La scorsa primavera, quando la crisi energetica si abbatteva sull’economia italiana con l’inizio della guerra tra Russia e Ucraina, il premier uscente Mario Draghi rassicurò tutti sulla tenuta del PIL. La scorsa settimana, dopo avere constatato il fallimento di tutti i vertici europei contro il caro energia, ha profetizzato la recessione, addebitandola agli egoismi nazionali del Nord Europa. Nella Nota di aggiornamento al DEF, la prospettiva di una crescita zero per l’Italia si fa concreta. Per il 2023, la nostra crescita crollerebbe dal 3,4% di quest’anno allo 0,6%.

E anche il Centro studi di Confindustria inizia a lanciare messaggi poco rassicuranti: il PIL l’anno prossimo potrebbe ristagnare a causa dello shock negativo sui consumi della crisi energetica. Gli stessi risparmi non saranno in grado di compensare gli aumenti dei prezzi per le famiglie, così come gli investimenti arrancheranno per effetto delle peggiori prospettive economiche.

Caro bollette, pochi aiuti dello stato

Siamo passati dal boom del PIL dopo il collasso provocato dalla pandemia alla crescita zero come migliore degli scenari possibili. Il non detto di governo e parti sociali, infatti, è che l’Italia nel corso del 2023 rischia davvero grosso. Con un’inflazione esplosa al 10% nell’Eurozona, la BCE non può fare altro che alzare i tassi d’interesse. La stretta monetaria colpirà imprese e famiglie nel momento in cui avrebbero più bisogno di sostegno. Questi non potrà arrivare, se non limitatamente, neppure dal governo. I conti pubblici sono quel che sono, indebitarci ulteriormente è diventato quasi proibitivo per via dell’aumento del costo di emissione dei BTp.

Il Fondo Monetario Internazionale nei giorni scorsi ha invitato i governi a concentrare gli aiuti sulle categorie più deboli. Niente aiuti a pioggia, perché devasterebbero i conti pubblici e finanzierebbero la speculazione finanziaria, al contempo riducendo le probabilità che la stretta sui tassi delle banche centrali si riveli efficace.

Più che la crescita zero, a spaventare la premier in pectore Giorgia Meloni è lo scenario di una recessione disordinata.

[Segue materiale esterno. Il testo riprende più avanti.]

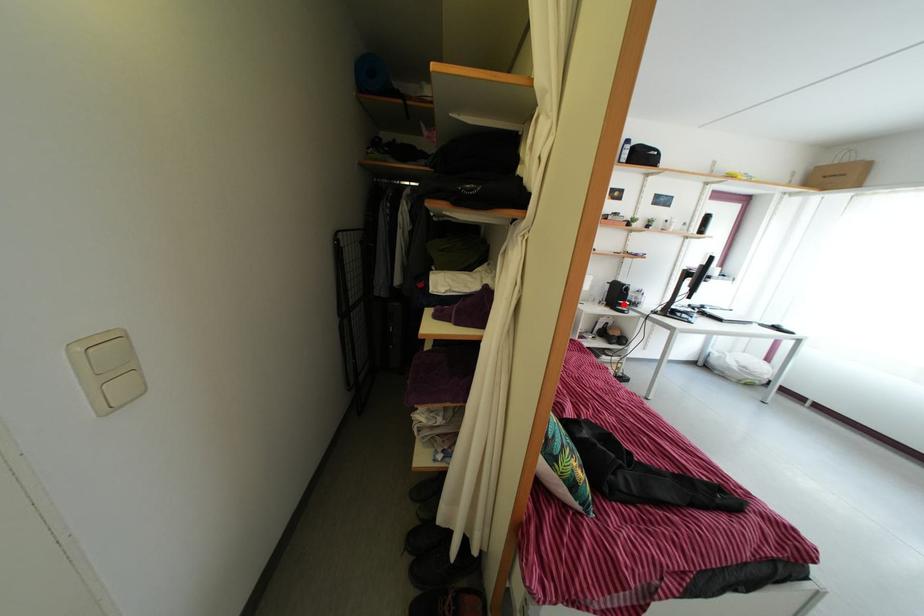
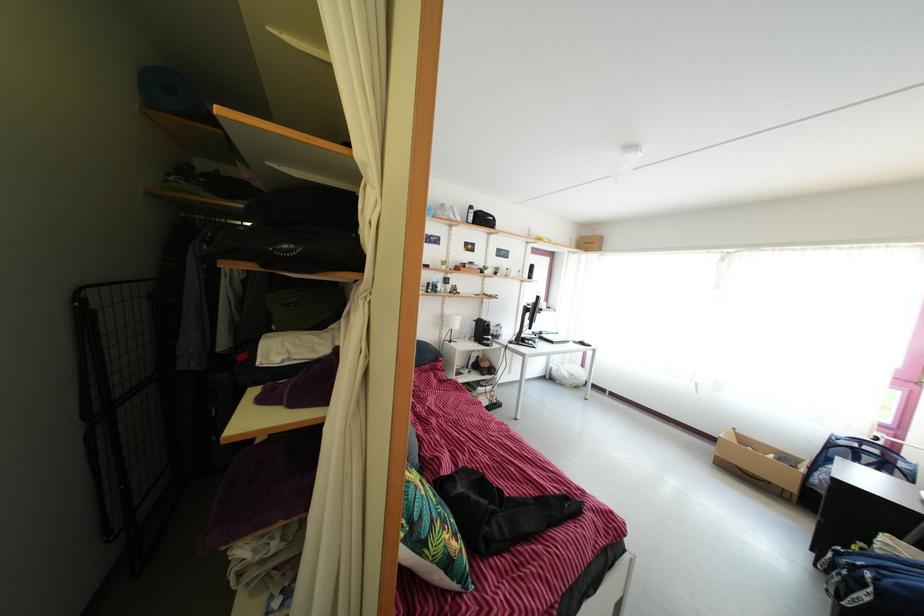
Question: I am providing you with two images of the same scene from different viewpoints. Image1 has a red point marked. In image2, the corresponding 3D location appears at what relative position? Reply with the corresponding letter.

Choices:
 (A) Closer
 (B) Farther

Answer: (B)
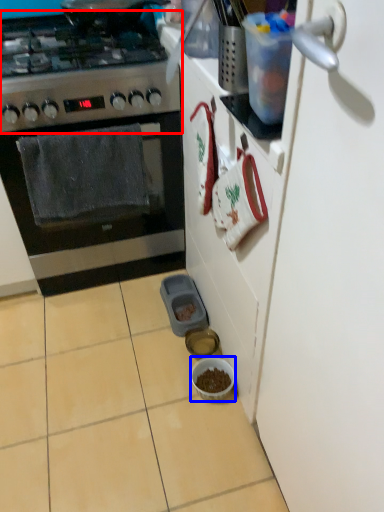
Question: Which object appears closest to the camera in this image, gas stove (highlighted by a red box) or bowl (highlighted by a blue box)?

Choices:
 (A) gas stove
 (B) bowl

Answer: (A)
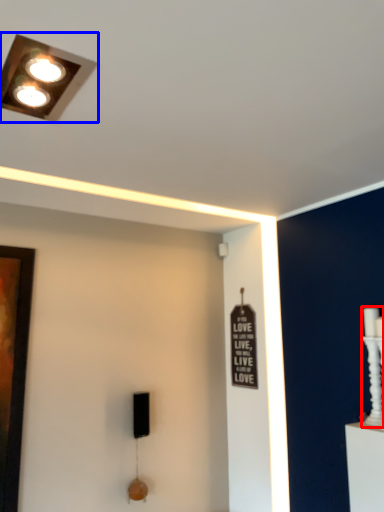
Question: Which of the following is the farthest to the observer, candle holder (highlighted by a red box) or lamp (highlighted by a blue box)?

Choices:
 (A) candle holder
 (B) lamp

Answer: (A)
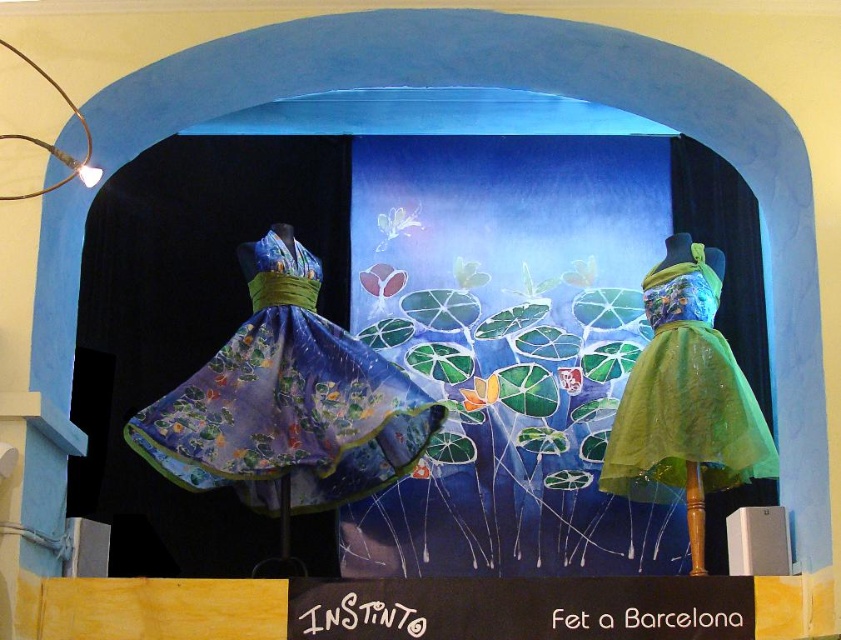
You are a fashion designer who wants to create a new collection inspired by underwater themes. You have two dresses in front of you, the shiny blue fabric dress at left and the green tulle dress at right. Which dress would you choose if you want to emphasize a bold and voluminous silhouette?

The shiny blue fabric dress at left is larger in size than the green tulle dress at right, so it would be the better choice to emphasize a bold and voluminous silhouette.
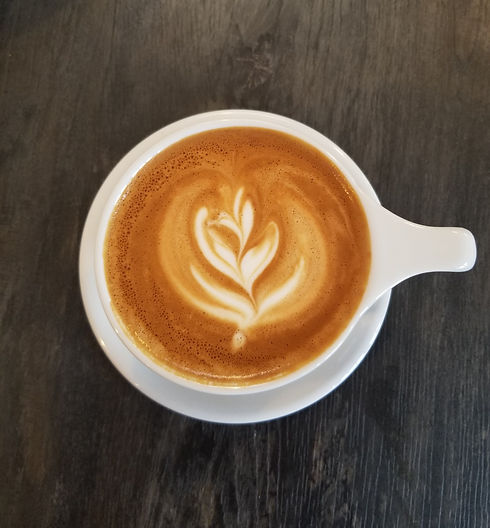
Locate an element on the screen. The height and width of the screenshot is (528, 490). coffee cup is located at coordinates (350, 318).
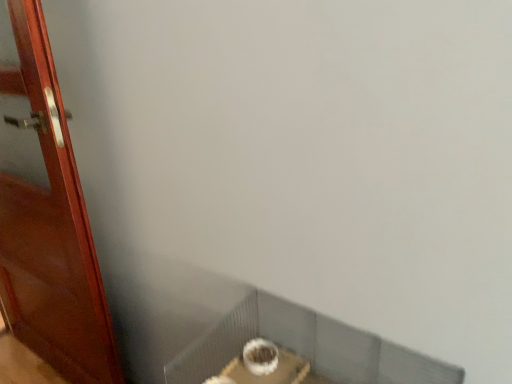
This screenshot has height=384, width=512. What do you see at coordinates (306, 347) in the screenshot?
I see `white textured tile at upper center` at bounding box center [306, 347].

Identify the location of white textured tile at upper center. (306, 347).

Describe the element at coordinates (51, 228) in the screenshot. I see `wooden door at left` at that location.

Measure the distance between point [49,204] and camera.

They are 4.38 feet apart.

At what (x,y) coordinates should I click in order to perform the action: click on wooden door at left. Please return your answer as a coordinate pair (x, y). The width and height of the screenshot is (512, 384). Looking at the image, I should click on (51, 228).

Locate an element on the screen. The image size is (512, 384). white textured tile at upper center is located at coordinates (306, 347).

Is wooden door at left at the right side of white textured tile at upper center?

In fact, wooden door at left is to the left of white textured tile at upper center.

Which is in front, wooden door at left or white textured tile at upper center?

white textured tile at upper center.

Considering the points (88, 305) and (276, 319), which point is in front, point (88, 305) or point (276, 319)?

Positioned in front is point (276, 319).

From the image's perspective, is wooden door at left under white textured tile at upper center?

No.

From a real-world perspective, is wooden door at left over white textured tile at upper center?

Yes, from a real-world perspective, wooden door at left is over white textured tile at upper center

Is wooden door at left wider than white textured tile at upper center?

No.

From their relative heights in the image, would you say wooden door at left is taller or shorter than white textured tile at upper center?

In the image, wooden door at left appears to be taller than white textured tile at upper center.

Considering the sizes of objects wooden door at left and white textured tile at upper center in the image provided, who is smaller, wooden door at left or white textured tile at upper center?

white textured tile at upper center.

Is wooden door at left outside of white textured tile at upper center?

Indeed, wooden door at left is completely outside white textured tile at upper center.

Is wooden door at left not close to white textured tile at upper center?

No, wooden door at left is not far from white textured tile at upper center.

Is wooden door at left oriented away from white textured tile at upper center?

No.

How different are the orientations of wooden door at left and white textured tile at upper center in degrees?

The angle between the facing direction of wooden door at left and the facing direction of white textured tile at upper center is 1.28 degrees.

How distant is wooden door at left from white textured tile at upper center?

wooden door at left is 29.05 inches from white textured tile at upper center.

Where is `window sill below the wooden door at left (from a real-world perspective)`? The height and width of the screenshot is (384, 512). window sill below the wooden door at left (from a real-world perspective) is located at coordinates (306, 347).

Does white textured tile at upper center appear on the right side of wooden door at left?

Indeed, white textured tile at upper center is positioned on the right side of wooden door at left.

Considering their positions, is white textured tile at upper center located in front of or behind wooden door at left?

white textured tile at upper center is positioned closer to the viewer than wooden door at left.

Which is closer, (199, 358) or (55, 175)?

The point (199, 358) is closer.

From the image's perspective, is white textured tile at upper center on wooden door at left?

No, from the image's perspective, white textured tile at upper center is not over wooden door at left.

From a real-world perspective, which is physically below, white textured tile at upper center or wooden door at left?

white textured tile at upper center, from a real-world perspective.

Which object is thinner, white textured tile at upper center or wooden door at left?

wooden door at left is thinner.

Who is shorter, white textured tile at upper center or wooden door at left?

white textured tile at upper center.

Considering the sizes of objects white textured tile at upper center and wooden door at left in the image provided, who is bigger, white textured tile at upper center or wooden door at left?

Bigger between the two is wooden door at left.

Is white textured tile at upper center not within wooden door at left?

Indeed, white textured tile at upper center is completely outside wooden door at left.

Are white textured tile at upper center and wooden door at left beside each other?

white textured tile at upper center is not next to wooden door at left, and they're not touching.

From the picture: Could you tell me if white textured tile at upper center is facing wooden door at left?

No.

Identify the location of window sill below the wooden door at left (from a real-world perspective). The image size is (512, 384). (306, 347).

At what (x,y) coordinates should I click in order to perform the action: click on door that appears behind the white textured tile at upper center. Please return your answer as a coordinate pair (x, y). This screenshot has height=384, width=512. Looking at the image, I should click on (51, 228).

Find the location of a particular element. The height and width of the screenshot is (384, 512). window sill in front of the wooden door at left is located at coordinates (306, 347).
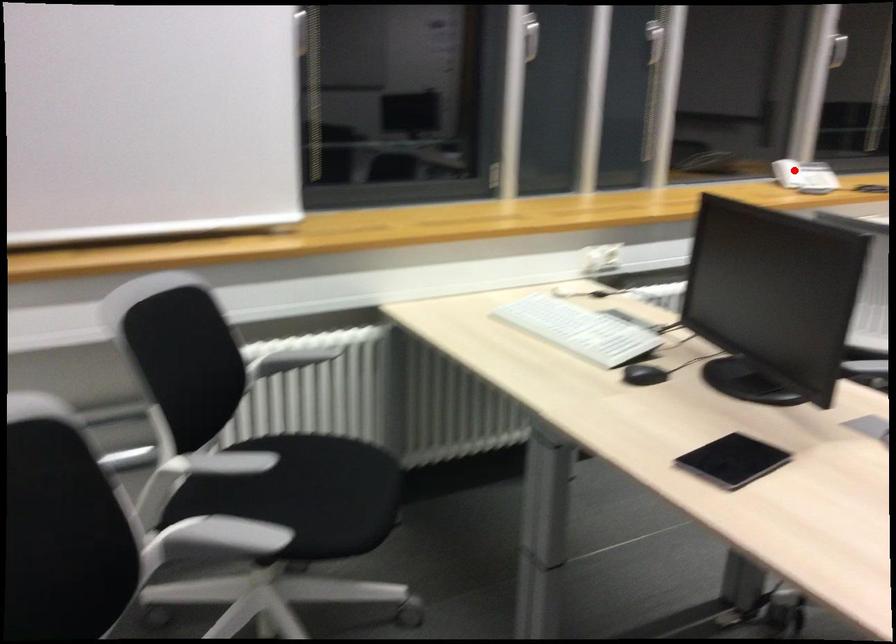
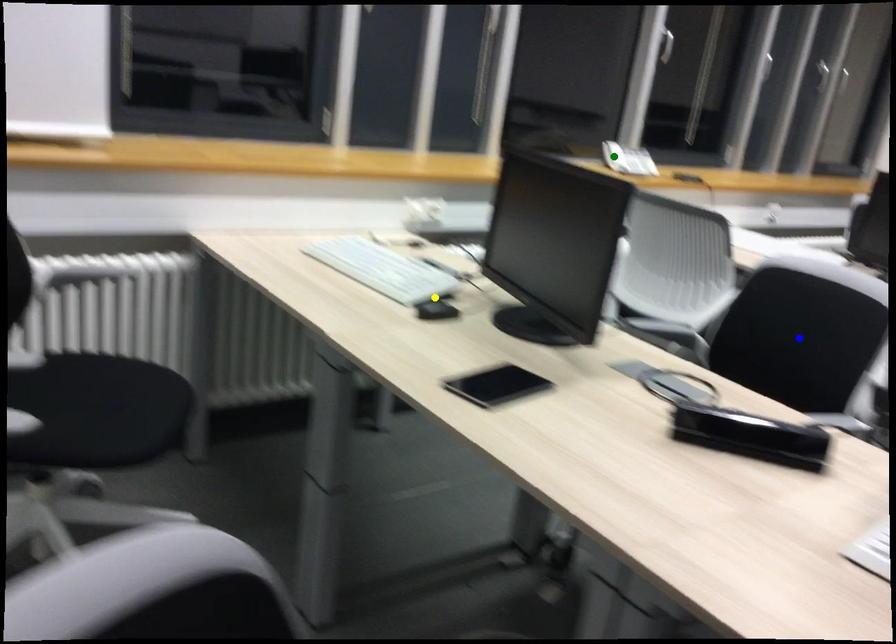
Question: I am providing you with two images of the same scene from different viewpoints. A red point is marked on the first image. You are given multiple points on the second image. Which point in image 2 represents the same 3d spot as the red point in image 1?

Choices:
 (A) yellow point
 (B) green point
 (C) blue point

Answer: (B)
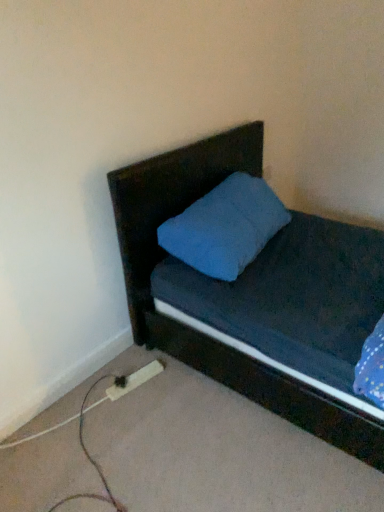
Question: From the image's perspective, is wooden extension cord at lower left under matte dark wood headboard at upper center?

Choices:
 (A) yes
 (B) no

Answer: (A)

Question: Can you confirm if wooden extension cord at lower left is shorter than matte dark wood headboard at upper center?

Choices:
 (A) yes
 (B) no

Answer: (A)

Question: Is wooden extension cord at lower left oriented towards matte dark wood headboard at upper center?

Choices:
 (A) yes
 (B) no

Answer: (B)

Question: Is matte dark wood headboard at upper center at the back of wooden extension cord at lower left?

Choices:
 (A) yes
 (B) no

Answer: (B)

Question: From the image's perspective, does wooden extension cord at lower left appear higher than matte dark wood headboard at upper center?

Choices:
 (A) yes
 (B) no

Answer: (B)

Question: From a real-world perspective, does wooden extension cord at lower left sit lower than matte dark wood headboard at upper center?

Choices:
 (A) yes
 (B) no

Answer: (A)

Question: Considering the relative sizes of matte dark wood headboard at upper center and wooden extension cord at lower left in the image provided, is matte dark wood headboard at upper center thinner than wooden extension cord at lower left?

Choices:
 (A) yes
 (B) no

Answer: (B)

Question: From the image's perspective, is matte dark wood headboard at upper center over wooden extension cord at lower left?

Choices:
 (A) yes
 (B) no

Answer: (A)

Question: Are matte dark wood headboard at upper center and wooden extension cord at lower left beside each other?

Choices:
 (A) yes
 (B) no

Answer: (B)

Question: Considering the relative sizes of matte dark wood headboard at upper center and wooden extension cord at lower left in the image provided, is matte dark wood headboard at upper center smaller than wooden extension cord at lower left?

Choices:
 (A) yes
 (B) no

Answer: (B)

Question: From a real-world perspective, is matte dark wood headboard at upper center on top of wooden extension cord at lower left?

Choices:
 (A) no
 (B) yes

Answer: (B)

Question: Considering the relative sizes of matte dark wood headboard at upper center and wooden extension cord at lower left in the image provided, is matte dark wood headboard at upper center wider than wooden extension cord at lower left?

Choices:
 (A) no
 (B) yes

Answer: (B)

Question: From the image's perspective, is wooden extension cord at lower left positioned above or below matte dark wood headboard at upper center?

Choices:
 (A) below
 (B) above

Answer: (A)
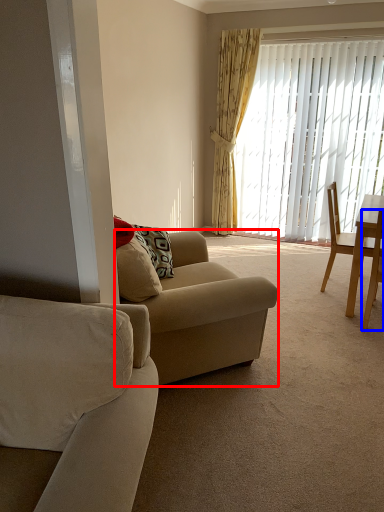
Question: Which object is further to the camera taking this photo, studio couch (highlighted by a red box) or chair (highlighted by a blue box)?

Choices:
 (A) studio couch
 (B) chair

Answer: (B)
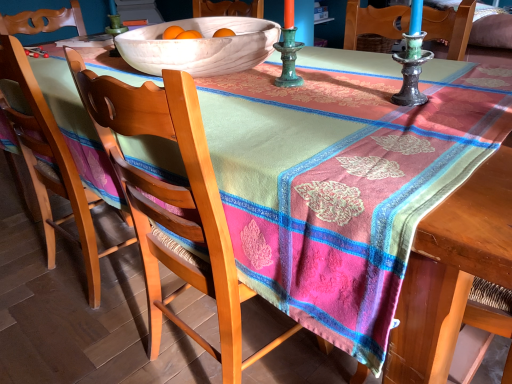
The width and height of the screenshot is (512, 384). What do you see at coordinates (51, 166) in the screenshot? I see `wooden chair at left, which ranks as the second chair in right-to-left order` at bounding box center [51, 166].

At what (x,y) coordinates should I click in order to perform the action: click on wooden chair at center, acting as the 1th chair starting from the right. Please return your answer as a coordinate pair (x, y). The height and width of the screenshot is (384, 512). Looking at the image, I should click on (172, 202).

The image size is (512, 384). Identify the location of white ceramic bowl at upper center. (200, 46).

Does point (145, 28) lie behind point (203, 216)?

That is True.

Is the surface of white ceramic bowl at upper center in direct contact with wooden chair at center, the 2th chair from the left?

white ceramic bowl at upper center and wooden chair at center, the 2th chair from the left, are not in contact.

Is white ceramic bowl at upper center oriented away from wooden chair at center, the 2th chair from the left?

No, white ceramic bowl at upper center is not facing the opposite direction of wooden chair at center, the 2th chair from the left.

Is wooden chair at left, positioned as the 1th chair in left-to-right order, placed right next to wooden chair at center, acting as the 1th chair starting from the right?

wooden chair at left, positioned as the 1th chair in left-to-right order, and wooden chair at center, acting as the 1th chair starting from the right, are clearly separated.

In assenza di grossi aiuti, milioni di famiglie combatterebbero contro il caro bollette a mani nude. Molti pagamenti di utenze sarebbero saltati e d’altra parte molte attività sospenderebbero la produzione, come già stanno facendo, o chiuderebbero battenti per sempre. Centinaia di migliaia di posti di lavoro sono a rischio. Contrariamente a quanto accadde con la pandemia nel 2020, i sostegni pubblici sarebbero limitati. Non c’è alcun soccorso europeo in progetto. Ognuno dovrà arrangiarsi da sé, vale a dire sulla base delle disponibilità fiscali nazionali. Allora la BCE iniettò liquidità per neutralizzare l’esplosione dei debiti e renderli a costo zero, mentre oggi fa l’esatto contrario.

Più che crescita zero spaventa ritorno ad anni Settanta

Lo spettro di una protesta sociale diffusa e dai connotati finanche violenti avanza. Anche perché non si respira più aria di unità nazionale. I partiti sono appena usciti dalla campagna elettorale e il centro-destra torna al governo dopo undici anni. Sindacati e sinistra puntano a ricaricarsi dopo oltre un decennio di “appeasement” e di allontanamento dalle piazze. I “grillini” neo-contiani non sono da meno. La collaborazione tra le forze in Parlamento sarà scarsa e limitata eventualmente alle misure più immediatamente di sostegno all’economia e super partes.

L’Italia visse già una situazione simile negli anni Settanta, che rievocano tristi ricordi nella memoria nazionale. Fu il periodo delle piazze insanguinate e del terrorismo di matrice rossa, a cui si contrappose quello nero. Centinaia di morti e disordini nelle principali città, proprio mentre infuriava il periodo più caldo della Guerra Fredda. Persino le condizioni esterne appaiono simili, pur in un quadro storico del tutto differente. E allora come oggi non vi era l’Unione Europea.